Nicht nur coronabedingt, sondern auch unter Nachhaltigkeitsaspekten sind Telefon-/Web- oder Videokonferenzen laut VDR bei nahezu allen Unternehmen zum Alltag geworden. Die Anzahl von Geschäftsreisen wird aktuell oder künftig deshalb in 87% aller Unternehmen reduziert. Auf innerdeutschen Strecken sind 73% der befragten Unternehmen vom Flugzeug auf die Bahn umgestiegen und 13% planen dies für die Zukunft. Der Mehrwert einer Geschäftsreise werde in Zukunft noch stärker geprüft. Eine dauerhafte Reduktion der Geschäftsreisetätigkeit erwarten 80% der größeren, 72% der kleineren Unternehmen und 81% der Interviewten aus dem öffentlichen Sektor. Wie hoch diese Reduktion ausfällt, bleibt abzuwarten, doch wenn ihre Prognosen eintreffen, wird sie durchschnittlich 30% be­tragen.

„Die persönliche Begegnung wird auch in Zukunft nicht vollständig durch Videokonferenzen zu ersetzen sein. Vielmehr wird es darauf ankommen, situationssensible Alternativen zu finden. Für notwendige Reisen wird es gerade in der Übergangsphase zur ‚Postpandemiezeit‘ zu einem größeren Planungsaufwand kommen“, glaubt Pirner.  

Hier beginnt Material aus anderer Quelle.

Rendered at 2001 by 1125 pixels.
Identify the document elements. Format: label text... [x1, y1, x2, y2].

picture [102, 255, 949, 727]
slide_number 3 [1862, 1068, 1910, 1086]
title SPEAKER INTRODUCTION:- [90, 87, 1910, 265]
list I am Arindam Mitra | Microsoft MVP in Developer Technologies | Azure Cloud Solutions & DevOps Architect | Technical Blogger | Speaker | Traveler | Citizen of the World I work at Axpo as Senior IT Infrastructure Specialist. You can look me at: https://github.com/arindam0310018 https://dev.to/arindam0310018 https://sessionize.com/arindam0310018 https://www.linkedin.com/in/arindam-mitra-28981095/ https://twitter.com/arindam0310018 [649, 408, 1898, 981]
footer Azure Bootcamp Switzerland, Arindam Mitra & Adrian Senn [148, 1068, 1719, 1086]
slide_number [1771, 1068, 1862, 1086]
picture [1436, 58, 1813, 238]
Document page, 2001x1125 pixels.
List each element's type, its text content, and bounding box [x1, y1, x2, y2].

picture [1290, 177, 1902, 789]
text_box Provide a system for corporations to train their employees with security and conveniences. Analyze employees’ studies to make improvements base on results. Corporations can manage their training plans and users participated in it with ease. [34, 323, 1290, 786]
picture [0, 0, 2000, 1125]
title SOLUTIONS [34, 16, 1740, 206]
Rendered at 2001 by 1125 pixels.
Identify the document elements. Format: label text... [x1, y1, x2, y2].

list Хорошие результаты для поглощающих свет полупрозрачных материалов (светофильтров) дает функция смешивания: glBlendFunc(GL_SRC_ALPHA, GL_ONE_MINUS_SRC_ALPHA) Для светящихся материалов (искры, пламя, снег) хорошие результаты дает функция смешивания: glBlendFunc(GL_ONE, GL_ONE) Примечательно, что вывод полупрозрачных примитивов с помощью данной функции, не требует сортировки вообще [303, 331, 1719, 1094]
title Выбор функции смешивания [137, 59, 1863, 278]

Auch eine Erhebung der KPMG kam kürzlich zu dem Ergebnis, dass Geschäftsreisen wohl künftig stärker auf ihre Notwendigkeit und Sinnhaftigkeit hinterfragt werden. Über die Hälfte der von der KPMG Befragten (53%) geht für das Jahr 2021 bei begründbaren Reisen von keinen Budgeteinschränkungen aus. Jedoch glauben nur 13%, dass die Reisebudgets wieder auf das Vorkrisenniveau zurückkehren werden, während knapp ein Drittel ein deutlich bewussteres Reisen für die Zukunft voraussagt.

Die Erhebungen dürften nicht nur bei den Verantwortlichen in der Hotel- und Gastronomiebranche für schlechte Stimmung sorgen. So ist etwa auch die Luftfahrtbranche in hohem Maße vom Geschäftsreiseverkehr abhängig. Zwar hatte zuletzt etwa der Lufthansa-Ableger Eurowings in diesem Segment von einer deutlichen Erholung berichtet, noch ist allerdings unklar, ob überhaupt und wann das Vorkrisenniveau in diesem Segment erreicht wird. Dabei belasten neben der Zurückhaltung der Unternehmen auch die nach wie vor vorhandenen Reiserestriktionen, etwa in Richtung USA, die Nachfrage. Der Chef des größten deutschen Flughafens in Frankfurt, Stefan Schulte, hatte kürzlich darauf hingewiesen, dass sich die Geschäftsstruktur in seiner Branche nach der Coronavirus-Pandemie deutlich verändert haben dürfte. Das stärkste Wachstum werde von Urlaubern und anderen Privatreisenden kommen, glaubt der Manager. Bis das Geschäftskundensegment wieder alte Größen erreicht, werde es deutlich länger dauern, sagte Schulte. Das werde nicht vor 2025/2026 sein, „oder auch ein, zwei Jahre später“.